A lawyer by profession—he has a law degree from the
University of Chile, did postgraduate studies at the Latin American
Social Sciences Faculty (FLACSO) and has a master’s in political science
from the University of Michigan—Insulza began his career in academia.
Until 1973, he was Professor of Political Theory at the University of
Chile and of Political Science at Chile’s Catholic University. He also
served, until that year, as Political Advisor to the Chilean Ministry of
Foreign Affairs and Director of the Diplomatic Academy of Chile.
Following the coup that brought General Augusto
Pinochet into power, Insulza went into exile for 15 years, first in Rome
(1974-1980) and after that in Mexico (1981-1988). In Mexico City, he was
a researcher and then Director of the United States Studies Institute in
the Center for Economic Research and Teaching. He also taught at
Mexico’s National Autonomous University, the Ibero-American University
and the Diplomatic Studies Institute, and was the author of numerous
publications.
In 1988, after Chileans voted against Pinochet’s
continued rule in a plebiscite, Insulza returned to his home country and
helped to lead a political movement toward democratic elections in 1990.
A member of Chile’s Socialist Party—part of a moderate coalition of
democratic parties—Insulza has held a number of high-level government
posts. Under the presidency of Patricio Aylwin, Insulza served as
Chilean Ambassador for International Cooperation, Director of
Multilateral Economic Affairs at the Ministry of Foreign Affairs, and
Vice President of the International Cooperation Agency.

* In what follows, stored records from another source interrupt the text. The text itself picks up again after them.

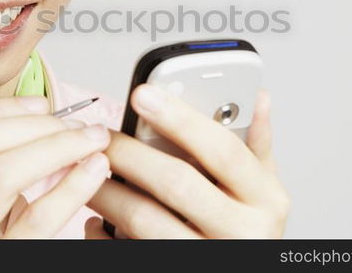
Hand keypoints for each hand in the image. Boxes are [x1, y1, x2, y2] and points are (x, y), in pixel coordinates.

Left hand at [86, 85, 289, 237]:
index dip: (180, 119)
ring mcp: (206, 257)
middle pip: (176, 183)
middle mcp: (241, 231)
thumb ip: (256, 144)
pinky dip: (104, 235)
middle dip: (131, 155)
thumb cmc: (248, 229)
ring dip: (108, 192)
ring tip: (86, 171)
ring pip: (144, 221)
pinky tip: (94, 219)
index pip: (222, 150)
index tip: (143, 94)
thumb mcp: (263, 188)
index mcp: (265, 199)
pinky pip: (128, 253)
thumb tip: (257, 97)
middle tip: (100, 137)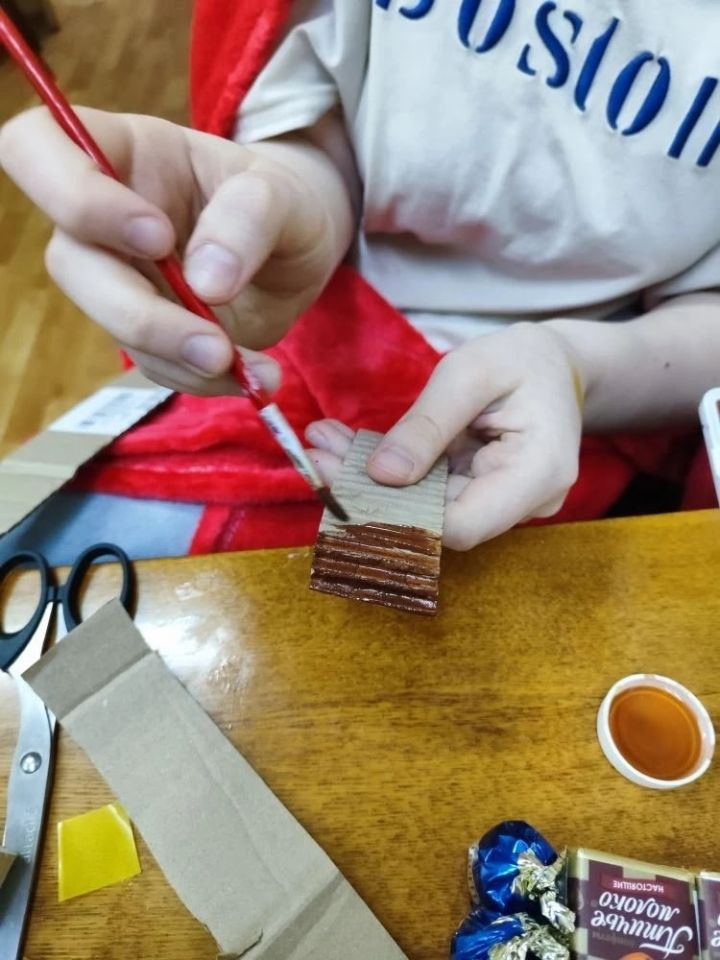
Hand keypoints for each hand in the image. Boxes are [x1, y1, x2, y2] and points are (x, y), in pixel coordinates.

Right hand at [0, 108, 351, 393]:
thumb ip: (251, 219)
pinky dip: (200, 378)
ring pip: (110, 325)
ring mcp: (120, 277)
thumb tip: (205, 283)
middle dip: (139, 312)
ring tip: (247, 365)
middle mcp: (106, 215)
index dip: (74, 197)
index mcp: (127, 151)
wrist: (302, 252)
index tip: (156, 237)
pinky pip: (153, 363)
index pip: (36, 148)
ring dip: (177, 356)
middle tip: (214, 340)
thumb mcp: (287, 196)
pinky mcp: (144, 329)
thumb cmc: (285, 204)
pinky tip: (250, 374)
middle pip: (70, 262)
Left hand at [305, 323, 583, 549]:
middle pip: (437, 521)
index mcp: (538, 474)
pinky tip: (348, 446)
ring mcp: (502, 505)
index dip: (400, 514)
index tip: (345, 477)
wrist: (554, 364)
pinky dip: (389, 472)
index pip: (462, 526)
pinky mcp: (479, 496)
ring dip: (372, 482)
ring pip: (426, 510)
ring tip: (324, 443)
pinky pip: (429, 494)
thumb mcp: (471, 372)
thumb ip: (428, 424)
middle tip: (317, 453)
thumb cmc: (521, 359)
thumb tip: (382, 475)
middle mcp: (524, 504)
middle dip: (372, 492)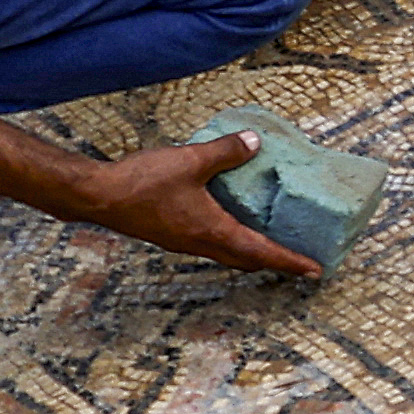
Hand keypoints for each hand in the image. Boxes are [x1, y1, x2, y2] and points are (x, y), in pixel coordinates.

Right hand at [55, 127, 326, 281]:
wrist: (97, 197)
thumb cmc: (142, 183)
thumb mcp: (191, 160)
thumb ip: (226, 152)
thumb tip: (254, 142)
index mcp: (213, 232)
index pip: (262, 253)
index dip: (291, 261)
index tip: (315, 271)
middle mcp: (201, 244)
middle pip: (247, 260)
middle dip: (275, 262)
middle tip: (299, 261)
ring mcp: (184, 242)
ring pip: (227, 253)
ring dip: (251, 252)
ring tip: (270, 243)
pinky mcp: (171, 234)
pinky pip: (210, 243)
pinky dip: (229, 240)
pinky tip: (229, 221)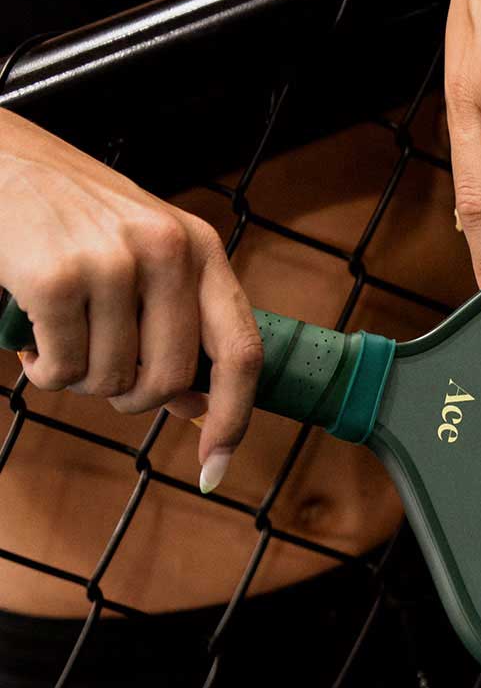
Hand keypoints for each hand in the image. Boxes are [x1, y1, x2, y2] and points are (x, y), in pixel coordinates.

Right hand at [0, 109, 262, 492]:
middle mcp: (169, 250)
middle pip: (170, 380)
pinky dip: (43, 371)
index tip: (215, 467)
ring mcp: (113, 260)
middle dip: (131, 398)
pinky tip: (31, 340)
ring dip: (80, 380)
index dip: (234, 417)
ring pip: (112, 380)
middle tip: (101, 375)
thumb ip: (178, 325)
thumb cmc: (73, 221)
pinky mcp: (56, 276)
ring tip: (61, 339)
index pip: (242, 350)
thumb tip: (197, 407)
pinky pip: (61, 369)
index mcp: (202, 249)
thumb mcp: (144, 259)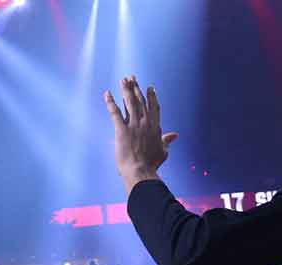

In March 1994, under the administration of President
Eduardo Frei, Insulza became Under-Secretary of Foreign Affairs and in
September of that year was appointed Minister of Foreign Affairs. In
1999, he became Minister Secretary General of the Presidency, and the
following year he became President Ricardo Lagos’s Minister of the
Interior and Vice President of the Republic. When he left that post in
May 2005, he had served as a government minister for more than a decade,
the longest continuous tenure for a minister in Chilean history.
Born on June 2, 1943, Insulza is married to Georgina
Núñez Reyes and has three children: Francisca, Javier and Daniel.